The cmor-fixer-save-mode-wrapper.sh script will only apply changes if at least one file with one error is detected in the entire dataset. In case an error is detected and the script will continue to apply changes, additional checks will be applied to check for interuptions during running the script.

 # Activate the cmor-fixer conda environment:
 activatecmorfixer                         # The mamba-activate alias (as defined above)

 ./cmor-fixer-save-mode-wrapper.sh 1 CMIP6/

 conda deactivate
Option 3: Use a submit script:

The submit-cmor-fixer.sh script is an sbatch template for a submit script which needs adjustments of all the paths and possibly adjustent of the cmor-fixer arguments depending on the preferences of the user. The script can be called (it activates the cmor environment itself at the compute node) by:

sbatch submit-cmor-fixer.sh

Apply cmor-fixer to data which has not been published before


 # Activate the cmor-fixer conda environment:
 activatecmorfixer                         # The mamba-activate alias (as defined above)

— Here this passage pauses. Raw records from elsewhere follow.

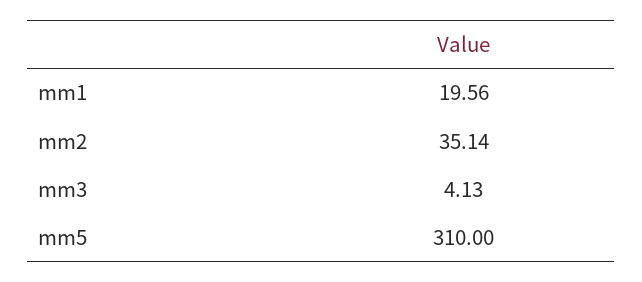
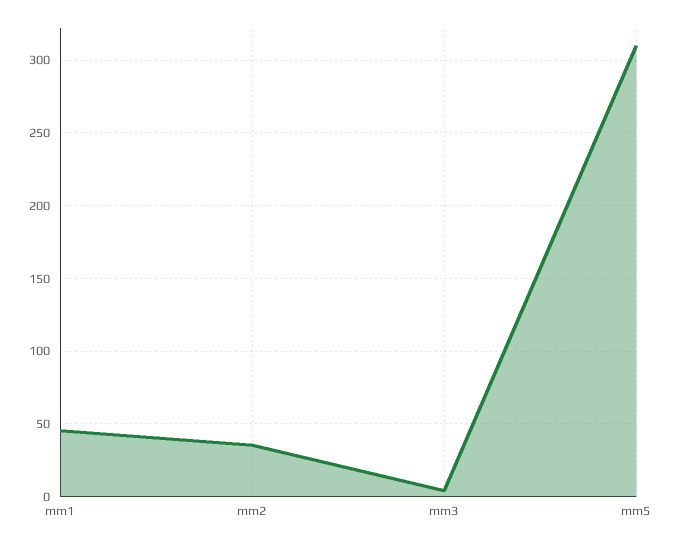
  {
-   "mm1": 19.56,
+   "mm1": 45,
    "mm2": 35.14,
    "mm3": 4.13,
    "mm5": 310
  }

 # An example in which cmor fixer is applying the lon & lon_bnds fix to the data:
 ./cmor-fixer.py --verbose --keepid --olist --npp 1 CMIP6/

 conda deactivate

3. Adjust the version directory name

Adjust the version directory name after the cmor-fixer.py script has been applied

First run the version.sh script, for its help use:

./versions.sh -h

In order to see whether there is more than one version in your data:

./versions.sh -l CMIP6/

If so (this happens when during running the script the date changed because you crossed midnight), you need to set one version (you can choose what you want, but it should be a different and later date than the one which was previously published). One can set the date for instance to January 20 2020 by:

./versions.sh -v v20200120 -m CMIP6/

4. Some basic validation checks

Run the script which counts the number of files per year in your dataset:

./files-per-year.sh 1850 2014 CMIP6

Run nctime which checks whether the metadata doesn't show time gaps (due to glitches):

conda deactivate                     # Leaving the cmorfixer environment due to trouble with installing nctime
activatemamba                        # Only needed when not done before (doesn't harm to do it twice)
cd nctime/
./run-nctime-for-cmip6.sh CMIP6      # This will install nctime directly in the mamba environment en run it

5. Check the longitude-shift fix itself

With

ncdump -v lon some-cmorised-file.nc
ncdump -v lon_bnds some-cmorised-file.nc

one can easily see the lon & lon_bnds values.

The longitude values

Incorrect lon values start at 0.3515625 like:

lon = 0.3515625, 1.0546875, 1.7578125, 2.4609375, 3.1640625, 3.8671875, 

while correct lon values start at 0 like:

lon = 0, 0.703125, 1.40625, 2.109375, 2.8125, 3.515625, 4.21875, 4.921875, 

The longitude boundaries values

Incorrect lon_bnds values start at 0, 0.703125 like:

 lon_bnds =
  0, 0.703125,
  0.703125, 1.40625,
  1.40625, 2.109375,
  2.109375, 2.8125,
  2.8125, 3.515625,
  3.515625, 4.21875,
  4.21875, 4.921875,
  4.921875, 5.625,
  5.625, 6.328125,

while correct lon_bnds values start at -0.3515625, 0.3515625 like:

 lon_bnds =
  -0.3515625, 0.3515625,
  0.3515625, 1.0546875,
  1.0546875, 1.7578125,
  1.7578125, 2.4609375,
  2.4609375, 3.1640625,
  3.1640625, 3.8671875,
  3.8671875, 4.5703125,
  4.5703125, 5.2734375,
  5.2734375, 5.9765625,
  5.9765625, 6.6796875,

Comparing the pre & post fixed file

Because the error and the fix are in the coordinate values itself, diffing the files well is slightly complicated. The best way to inspect the changes in a file after fixing is to make a ncdump of the file before fixing and a ncdump of the file after fixing and thereafter use meld to compare them (it takes a while before meld manages to load). You will then see that the lon and/or lon_bnds values are shifted half a gird cell westwards (lower), that the tracking_idis changed and that a message is added to the netcdf history attribute telling that @cmor-fixer@ has modified the file.